Chocolate Chip Banana Mini Muffins
A perfect treat for the vegan dessert connoisseur. You won’t be able to resist these mini muffins made with our gluten-free All-Purpose Flour Mix.
Makes 24 mini muffins
- 6 tablespoons hot water
- 2 tablespoons ground flaxseed
- 1 + 7/8 cup Enjoy Life Foods All-Purpose Flour Mix, sifted (2 cups less 1 tablespoon)
- 1 teaspoon baking soda
- 1/2 teaspoon salt
- 1/2 teaspoon ground cinnamon
- 1/4 teaspoon baking powder
- 1 cup Enjoy Life Foods Semi-Sweet Chocolate Mini Chips
- 3/4 cup organic cane sugar
- 1/3 cup shortening or dairy-free buttery spread
- 1 cup mashed very ripe bananas
- 1/4 cup water
- 1 tablespoon pure vanilla extract
- Preheat the oven to 350°. Oil or line a 24-capacity mini muffin tin with paper liners, or oil and line a standard 12-cup capacity muffin tin with paper liners.
- Put the hot water and ground flaxseed in a small bowl. Mix, then let stand about 2 minutes to thicken.

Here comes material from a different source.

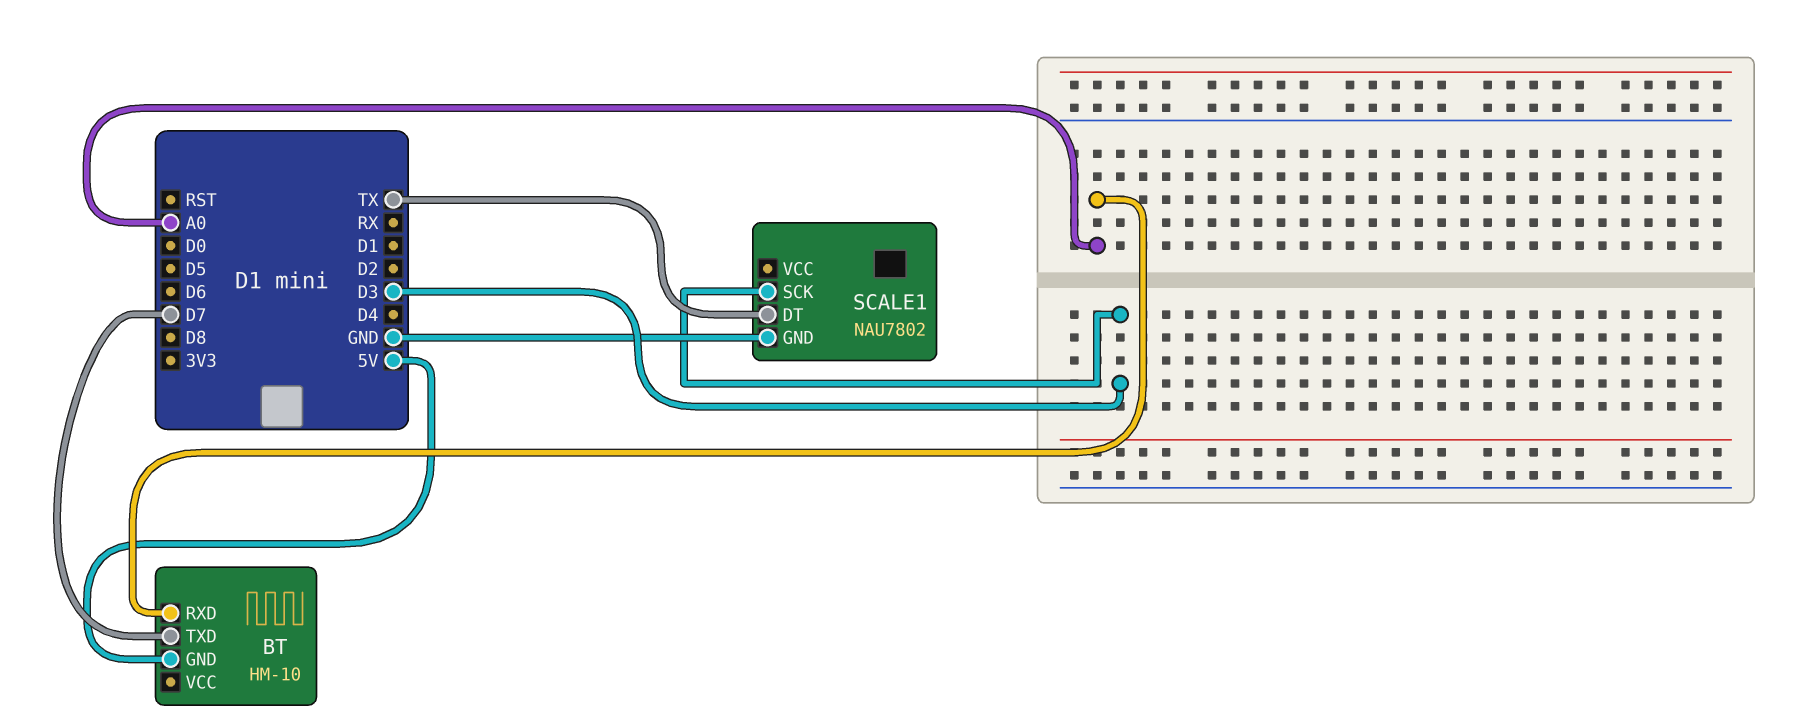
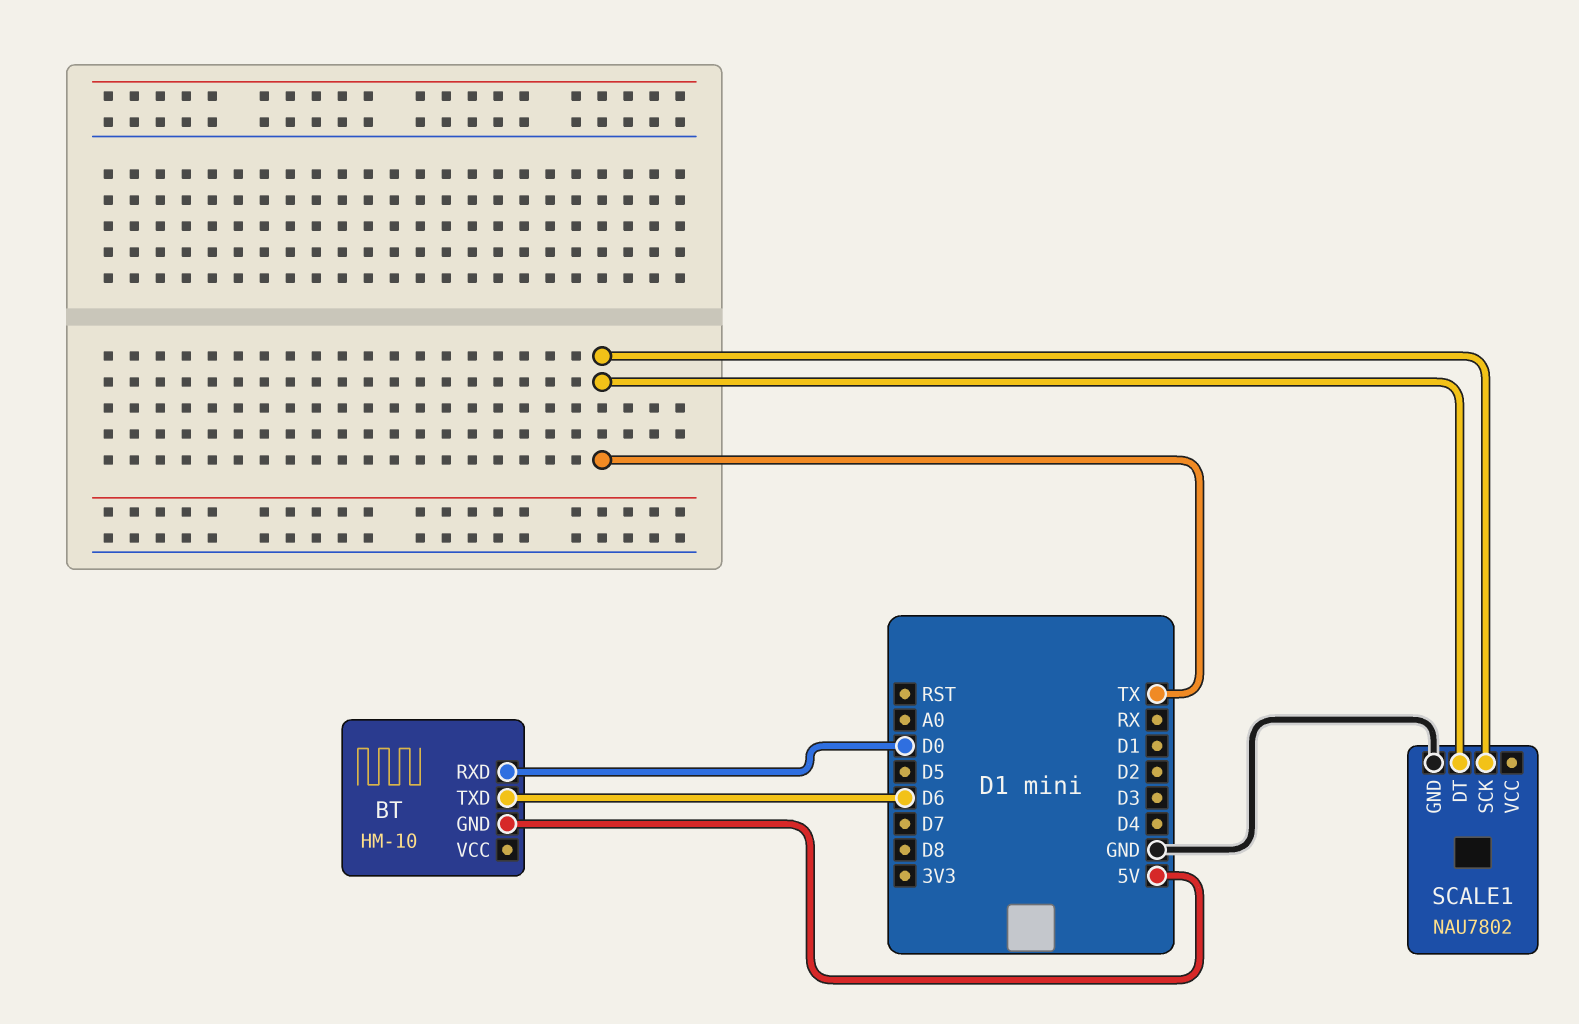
BT pin RXD: A0 -> D0
BT pin TXD: D7 -> D6
SCALE1 pin SCK: D3 -> TX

- Put the All-Purpose Flour Mix, baking soda, salt, cinnamon, and baking powder in a medium bowl. Whisk well to combine. Add the Mini Chips, tossing to coat.
- Put the sugar and shortening in the bowl of a stand mixer or a large bowl. Using the stand mixer or a hand mixer, beat until light and fluffy, about 2 minutes. Add the flaxseed mixture, bananas, water, and vanilla. Beat well.
- Add the flour mixture to the sugar mixture. Beat until combined.
- Spoon the batter into the prepared pan, filling each one about two-thirds full. Bake the mini muffins for 13 to 15 minutes, or large muffins for 18 to 20 minutes, until golden brown and a toothpick inserted into a muffin comes out clean. Cool 5 minutes, then transfer each muffin to a wire rack to cool completely.
- Serve, or store in an airtight container for up to 2 days, moving leftovers to the refrigerator or freezer.